In recent days, Roger Federer has provided some updates to his fans regarding his physical condition. The former world number 1 underwent knee surgery for the third time in the last year and a half, thanks to a bloody relapse during the grass season. The Swiss phenomenon has already begun rehabilitation and hopes to be back in good shape by the beginning of 2022. The hope of all tennis fans is that King Roger can at least indulge in a final catwalk before hanging up his racket. The 20-time Grand Slam champion will not even be able to take part in the fourth edition of the Laver Cup, which he himself designed (together with the ‘Team 8’ agency), which will take place over the weekend at the TD Garden in Boston. Federer’s name made headlines – albeit indirectly – thanks to the documentary ‘UNTOLD: Breaking Point’, centered on the life of former ATP number 7 Mardy Fish. The American had to undergo heart surgery, which marked his career to a large extent. The main purpose of the documentary is to shed light on Fish’s physical and mental problems. The latter found himself competing in the best years of King Roger’s career.
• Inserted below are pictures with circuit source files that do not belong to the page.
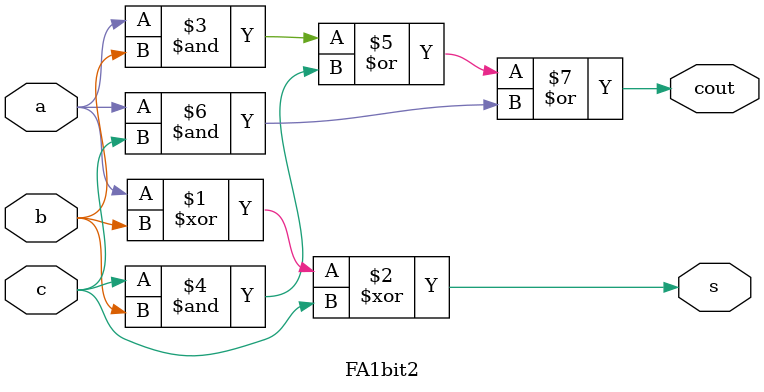
<source format=v>
module CSelAxbit(a,b,c,s,cout);
parameter size=16; //size >= 4;
    input[size-1:0] a,b;
    input c;
    output[size-1:0] s;
    output cout;
    wire[size>>2:0] w0;
assign w0[0]=c;
generate
    genvar i;
    for(i=0;i<size;i=i+4)
    begin
        CSA4bit fourbitsca (.a(a[i+:4]),.b(b[i+:4]),.c(w0[i/4]),.s(s[i+:4]),.cout(w0[(i/4)+1]));
    end
endgenerate
assign cout=w0[size>>2];
endmodule

module CSA4bit(a,b,c,s,cout);
    input[3:0] a,b;
    output[3:0] s;
    wire[4:0] w1,w0;
    output cout;
    input c;
FA4bit2 single_calc [1:0] (.a({a,a}),.b({b,b}),.c({1'b1,1'b0}),.s({w1[3:0],w0[3:0]}),.cout({w1[4],w0[4]}));
genvar i;
generate
    for(i=0;i<4;i=i+1)
    begin
        mux2_1 selector (.d({w1[i],w0[i]}),.s(c),.f(s[i]));
    end
endgenerate
mux2_1 selector_carry (.d({w1[4],w0[4]}),.s(c),.f(cout));
endmodule

module mux2_1(d,s,f);
    input[1:0] d;
    input s;
    output f;    
assign f=s?d[1]:d[0];
endmodule

module FA4bit2(a,b,c,s,cout);
    input[3:0] a,b;
    input c;
    wire[3:1] w;
    output[3:0] s;
    output cout;
FA1bit2 fulladder [3:0] (.a(a),.b(b),.c({w,c}),.s(s),.cout({cout,w})); 
endmodule

module FA1bit2(a,b,c,s,cout);
    input a,b,c;
    output s,cout;    
assign s=a^b^c;
assign cout=(a&b)|(c&b)|(a&c);
endmodule

</source>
Mardy Fish on Roger Federer

“I think the bubble was named Roger Federer, you know?” Fish said on being asked why the bubble burst for American tennis. “He figured out a way to win every time. Every single time.” The 2004 Olympic silver medalist further heaped praise on Roger Federer’s innate ability to finish a point with just a flick of the wrist. “Roger had this aura of invincibility about him where you just could never breathe, cause he could turn it like that,” Fish said. “Boom. Point’s over.” Mardy Fish went on to recall his 2004 Halle final against Roger Federer. “We played in the final of 2004 in Halle,” Fish said. “Roger went up 6-0, 3-0 in like 25 minutes. I’m like ‘unbelievable, this guy’s gonna beat me 6-0, 6-0 in the finals of a tournament’. I think he probably felt bad for all of the people that had paid money to come watch, and I’m still to this day convinced that he prolonged the match a little bit longer so it was 6-0, 6-3. He made it like an hour. And when it couldn’t get any worse, in 2005, a guy named Nadal came around and then 2007 a guy named Novak Djokovic,” Fish added. “And I’m like ‘whoa!’ The top three greatest players of all time in the exact same generation.”